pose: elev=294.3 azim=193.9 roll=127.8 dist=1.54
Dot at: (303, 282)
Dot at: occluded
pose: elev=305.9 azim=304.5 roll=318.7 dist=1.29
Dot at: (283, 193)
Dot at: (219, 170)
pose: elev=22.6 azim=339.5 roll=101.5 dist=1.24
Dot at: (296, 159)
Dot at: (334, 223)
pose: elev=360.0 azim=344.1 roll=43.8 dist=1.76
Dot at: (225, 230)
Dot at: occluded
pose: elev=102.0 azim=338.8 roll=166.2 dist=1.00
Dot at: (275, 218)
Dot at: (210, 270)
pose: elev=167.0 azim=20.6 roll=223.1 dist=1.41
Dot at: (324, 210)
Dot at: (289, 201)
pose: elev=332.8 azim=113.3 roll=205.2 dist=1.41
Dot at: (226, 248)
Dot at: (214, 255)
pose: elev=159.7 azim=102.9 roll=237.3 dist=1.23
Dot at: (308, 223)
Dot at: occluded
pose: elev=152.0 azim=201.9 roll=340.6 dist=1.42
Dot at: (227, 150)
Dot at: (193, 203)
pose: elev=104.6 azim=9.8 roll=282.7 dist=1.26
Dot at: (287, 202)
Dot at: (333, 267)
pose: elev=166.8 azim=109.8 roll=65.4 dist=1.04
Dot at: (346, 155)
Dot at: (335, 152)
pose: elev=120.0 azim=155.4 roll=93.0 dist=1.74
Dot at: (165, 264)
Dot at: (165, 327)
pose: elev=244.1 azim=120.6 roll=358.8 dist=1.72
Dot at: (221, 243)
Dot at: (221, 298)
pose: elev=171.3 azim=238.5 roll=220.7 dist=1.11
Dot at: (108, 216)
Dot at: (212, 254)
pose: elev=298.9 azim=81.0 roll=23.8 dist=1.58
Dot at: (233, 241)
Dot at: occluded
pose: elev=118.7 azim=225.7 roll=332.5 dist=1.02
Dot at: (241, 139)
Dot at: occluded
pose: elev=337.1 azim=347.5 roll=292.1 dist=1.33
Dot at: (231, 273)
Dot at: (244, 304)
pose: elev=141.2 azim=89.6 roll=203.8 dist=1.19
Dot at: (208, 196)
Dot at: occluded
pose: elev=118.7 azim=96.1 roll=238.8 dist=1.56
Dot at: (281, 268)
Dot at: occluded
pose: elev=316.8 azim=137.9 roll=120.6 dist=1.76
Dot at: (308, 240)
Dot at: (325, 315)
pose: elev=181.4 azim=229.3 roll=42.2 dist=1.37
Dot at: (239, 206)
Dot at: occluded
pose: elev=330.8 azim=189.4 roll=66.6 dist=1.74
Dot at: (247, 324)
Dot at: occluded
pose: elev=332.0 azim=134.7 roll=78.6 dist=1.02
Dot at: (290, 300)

EXERCISE DIRECTIONS:
Please change every "pose" in the lines above to "view" and give all the lines again, with nothing else altered.

TASK RESPONSE:
view: elev=294.3 azim=193.9 roll=127.8 dist=1.54
Dot at: (303, 282)
Dot at: occluded
view: elev=305.9 azim=304.5 roll=318.7 dist=1.29
Dot at: (283, 193)
Dot at: (219, 170)
view: elev=22.6 azim=339.5 roll=101.5 dist=1.24
Dot at: (296, 159)
Dot at: (334, 223)
view: elev=360.0 azim=344.1 roll=43.8 dist=1.76
Dot at: (225, 230)
Dot at: occluded
view: elev=102.0 azim=338.8 roll=166.2 dist=1.00
Dot at: (275, 218)
Dot at: (210, 270)
view: elev=167.0 azim=20.6 roll=223.1 dist=1.41
Dot at: (324, 210)
Dot at: (289, 201)
view: elev=332.8 azim=113.3 roll=205.2 dist=1.41
Dot at: (226, 248)
Dot at: (214, 255)
view: elev=159.7 azim=102.9 roll=237.3 dist=1.23
Dot at: (308, 223)
Dot at: occluded
view: elev=152.0 azim=201.9 roll=340.6 dist=1.42
Dot at: (227, 150)
Dot at: (193, 203)
view: elev=104.6 azim=9.8 roll=282.7 dist=1.26
Dot at: (287, 202)
Dot at: (333, 267)
view: elev=166.8 azim=109.8 roll=65.4 dist=1.04
Dot at: (346, 155)
Dot at: (335, 152)
view: elev=120.0 azim=155.4 roll=93.0 dist=1.74
Dot at: (165, 264)
Dot at: (165, 327)
view: elev=244.1 azim=120.6 roll=358.8 dist=1.72
Dot at: (221, 243)
Dot at: (221, 298)
view: elev=171.3 azim=238.5 roll=220.7 dist=1.11
Dot at: (108, 216)
Dot at: (212, 254)
view: elev=298.9 azim=81.0 roll=23.8 dist=1.58
Dot at: (233, 241)
Dot at: occluded
view: elev=118.7 azim=225.7 roll=332.5 dist=1.02
Dot at: (241, 139)
Dot at: occluded
view: elev=337.1 azim=347.5 roll=292.1 dist=1.33
Dot at: (231, 273)
Dot at: (244, 304)
view: elev=141.2 azim=89.6 roll=203.8 dist=1.19
Dot at: (208, 196)
Dot at: occluded
view: elev=118.7 azim=96.1 roll=238.8 dist=1.56
Dot at: (281, 268)
Dot at: occluded
view: elev=316.8 azim=137.9 roll=120.6 dist=1.76
Dot at: (308, 240)
Dot at: (325, 315)
view: elev=181.4 azim=229.3 roll=42.2 dist=1.37
Dot at: (239, 206)
Dot at: occluded
view: elev=330.8 azim=189.4 roll=66.6 dist=1.74
Dot at: (247, 324)
Dot at: occluded
view: elev=332.0 azim=134.7 roll=78.6 dist=1.02
Dot at: (290, 300)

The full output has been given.